In the current study, we present a treatment of acute traumatic patellar tendon rupture at the tibial tuberosity attachment without avulsion fracture. Knee function at the final postoperative follow-up was favorable. Contrary to common closed patellar tendon ruptures previously reported, the area or severity of a patellar tendon rupture that occurred from an accident in this case might not be treated most effectively by standard surgical strategies.

The patellar tendon is the most central of the extensor mechanism, which includes the quadriceps muscles, their tendon, the patella, and the patellar tendon that attaches to the tibial tuberosity. Biomechanical studies of a normal patellar tendon showed that the force required to disrupt a patellar tendon is 17.5 times the body weight [9]. The usual mechanism of rupture is a knee flexion moment against a contracted or contracting quadriceps muscle [10]. Rupture of the patellar tendon means disruption of the extensor mechanism [11]. To date, few reports of acute extensor mechanism injuries distal to the patella in childhood have been reported [3–5, 12].

Acute patellar tendon ruptures require surgical treatment to recover the extensor mechanism, and early intervention improves functional rehabilitation. However, several surgical methods have been reported for different rupture severities. For full-tendon rupture, primary end-to-end sutures of each tendon with reinforcement by wire cerclage provide clinically acceptable function [13, 14]. Bushnell et al. [15] reported using a suture anchor technique in primary repair. In this report, restoration of knee function to 79% was clinically excellent, but the authors suggested the importance of a randomized trial comparing other options for repair.

Reinforcement frames using wire cerclage or augmentation are widely recognized as a treatment in both children and adults [1, 2, 14, 16]. In a biomechanical study of various augmentations, a comparative experiment was performed to examine the difference between hamstring autograft augmentation and repair using three transpatellar sutures [17] augmented with a Number 5 Ethibond suture or a 2.0 Dall-Miles cable and repair using two transpatellar Krackow sutures [18]. A previous report of patellar tendon rupture in childhood showed good clinical knee function following end-to end repair, reinforcement with cerclage wires, and fresh-frozen Achilles tendon augmentation [2]. These results suggest that reinforcement by augmentation is necessary.
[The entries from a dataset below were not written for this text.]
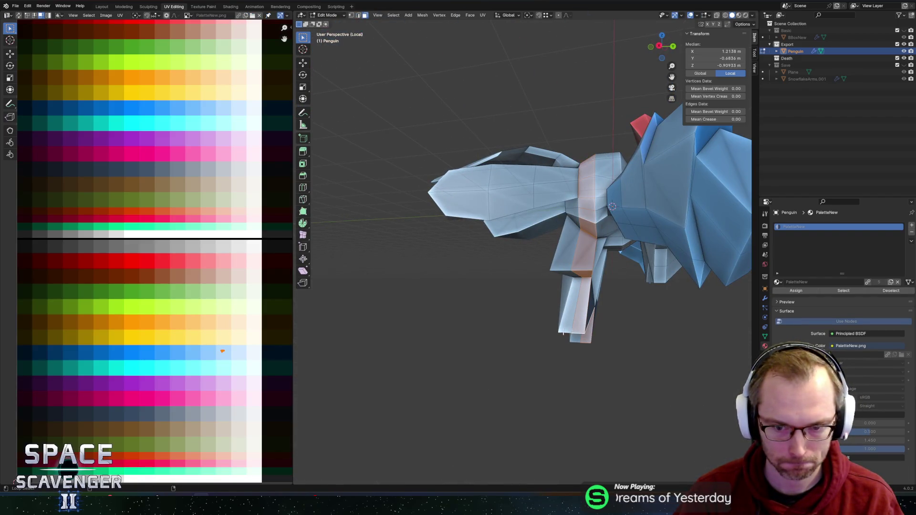
left_click(587, 282, "alt+shift")
mouse_move(606, 236)
middle_mouse_down()
mouse_move(621, 251)
mouse_move(578, 248)
mouse_move(634, 279)
middle_mouse_up()
key("Tab")
Extrude the selected left-wing tip faces and collapse them into a single spike point.
middle_click_drag(531, 297, 417, 276)
scroll(415, 276, "up", 2)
However, because patellar tendon rupture is so uncommon and the patient sample in these reports was very small, comparison between surgical techniques is extremely difficult. To do so, it is vital for the surgeon to identify the area of rupture and the mechanism of trauma through a careful history prior to surgery [16]. This will help the surgeon to explore various surgical options.

Postoperative management and rehabilitation have important implications for function of the knee joint. Previous reports about patellar tendon repair have recommended early mobilization to prevent both amyotrophy of quadriceps and joint contracture [19, 20]. If patient compliance, stability, and durability of the repair during surgery are acceptable, we propose that rigid immobilization after surgery is not necessary. In the current report, early range of motion began one day after surgery with a functional knee brace limiting flexion to 90 degrees for 4 weeks. Because tensile stress was not detected in the repaired ends of the tendon during intraoperative passive 90 degrees of flexion, additional flexion gradually was permitted every 2 weeks postoperatively. Knee function at the final follow-up was satisfactory.

4. Conclusion

We present a case of acute traumatic patellar tendon rupture at the tibial tuberosity attachment without avulsion fracture. With primary end-to-end repair and reinforcement using stainless wires, the intervention of early mobilization may be useful and effective surgical treatment.